### 引用文
┌──

2011年10月13日木曜日

ありがとうございました

皆様、大変ご無沙汰しております。
僕は現在、入院先の整形外科の病棟で、このメールを書いています。
 
明日、肩の手術を受けることになりました。
まだ現役として野球を続けたい、その気持ちから、賭けに出ることにしました。
手術をして、もとのように投げられるようになるかどうかはわかりません。
けれど、後悔のないように、でき得ることはすべてやってみたいのです。
あきらめの悪い男だと笑ってやってください。しつこさには自信があります。
明日からは完全に右側を固定されてしまうので、
これがおそらくは、今年最後のメールです。
 
そして、「オリックスの田口」としても、最後のメールとなります。
 
最近の報道などで、皆様にはご心配をおかけし、申し訳ない気持ちでいっぱいでした。
同時に、シーズンで一番大切な時期にいるチームに、私事のごたごたで
迷惑をかけたくない、という気持ちから、まずは黙っていよう、と決めていました。
しかし、球団側の発表と、事実があまりにかけ離れていることで、
「いったい真実は何なのか」と、応援してくださる皆さんを混乱させてしまうのは
あまりに失礼であると思い、自分の言葉できちんと報告すべきと、
パソコンに向かった次第です。
 
9月の中ごろだったでしょうか。球団から「お前は来年どうしたいんだ」と聞かれ、
「現役やりたいですねえ」と話したのを覚えています。
「引退するんやったら、コーチとかのポストをあけるつもりはあるけどなあ」とは
言われましたが、話はそれで終わりました。
 
そして、9月30日。
「現役を続けるのであれば、うちとしては戦力外です。肩の手術も好きにしてください」と
通告されました。
その際、今後についての打診は一切受けていません。
 
さらに、
「このことは黙っておいてくれるか」と。
 
僕は、「まわりの人に悟られてはいけない」と、
その直後から普通に練習に参加しました。
もはや何のために練習しているかわからない日々でした。
そのうち、何人かの球団関係者から、
「聞いてるよ・・・」と言われ始め、その数日後には、
一部の新聞に、「戦力外通告」の記事が出ました。
しかし球団は通告の事実を最後まで否定。「田口とは今後のことを話し合っている」として、
第一次の戦力外通告リストには「今回は載せない」と連絡してきました。
 
楽天の山崎さんが胴上げされて退団した直後には、
「田口も記者会見をするべきでは」と打診してくれた球団関係者も
いたそうですが、クビになった選手の会見には違和感があり、
実現しませんでした。

└──

保存済みエントリ:
┌──

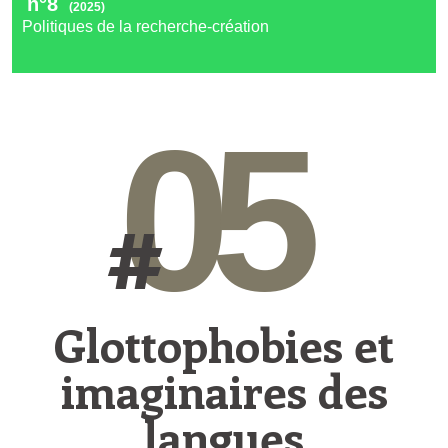
n°8
(2025)
Politiques de la recherche-création
05
#
Glottophobies et
imaginaires des
langues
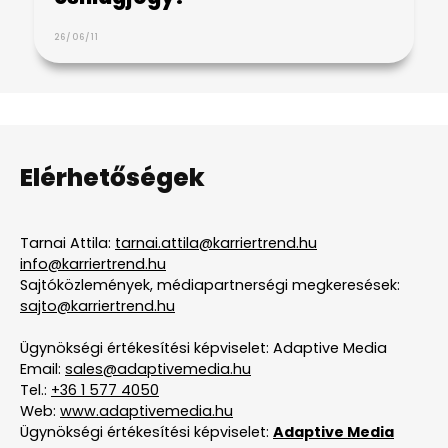
26/06/11
Elérhetőségek
Tarnai Attila:
tarnai.attila@karriertrend.hu
info@karriertrend.hu
Sajtóközlemények, médiapartnerségi megkeresések:
sajto@karriertrend.hu
Ügynökségi értékesítési képviselet: Adaptive Media
Email:
sales@adaptivemedia.hu
Tel.:
+36 1 577 4050
Web:
www.adaptivemedia.hu
Ügynökségi értékesítési képviselet:
Adaptive Media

└──

### 課題
(1) 球団からの戦力外通告をつづった文章のうち、「ありがとうございました」から「あきらめの悪い男だと笑ってやってください。しつこさには自信があります。」までの範囲を、両端の語句も含めて一字一句変えずに出力してください。
(2) 記録のすべての行について、「Ügynökségi értékesítési képviselet」を「Értékesítési képviselet」に差し替え、ほかは一切変えずに示してください。画像は解答に含めないでください。

### 解答一覧
(1)
ありがとうございました

皆様、大変ご無沙汰しております。
僕は現在、入院先の整形外科の病棟で、このメールを書いています。
 
明日、肩の手術を受けることになりました。
まだ現役として野球を続けたい、その気持ちから、賭けに出ることにしました。
手術をして、もとのように投げられるようになるかどうかはわかりません。
けれど、後悔のないように、でき得ることはすべてやってみたいのです。
あきらめの悪い男だと笑ってやってください。しつこさには自信があります。

(2)
n°8
(2025)
Politiques de la recherche-création
05
#
Glottophobies et
imaginaires des
langues
26/06/11
Elérhetőségek
Tarnai Attila:
tarnai.attila@karriertrend.hu
info@karriertrend.hu
Sajtóközlemények, médiapartnerségi megkeresések:
sajto@karriertrend.hu
Értékesítési képviselet: Adaptive Media
Email:
sales@adaptivemedia.hu
Tel.:
+36 1 577 4050
Web:
www.adaptivemedia.hu
Értékesítési képviselet:
Adaptive Media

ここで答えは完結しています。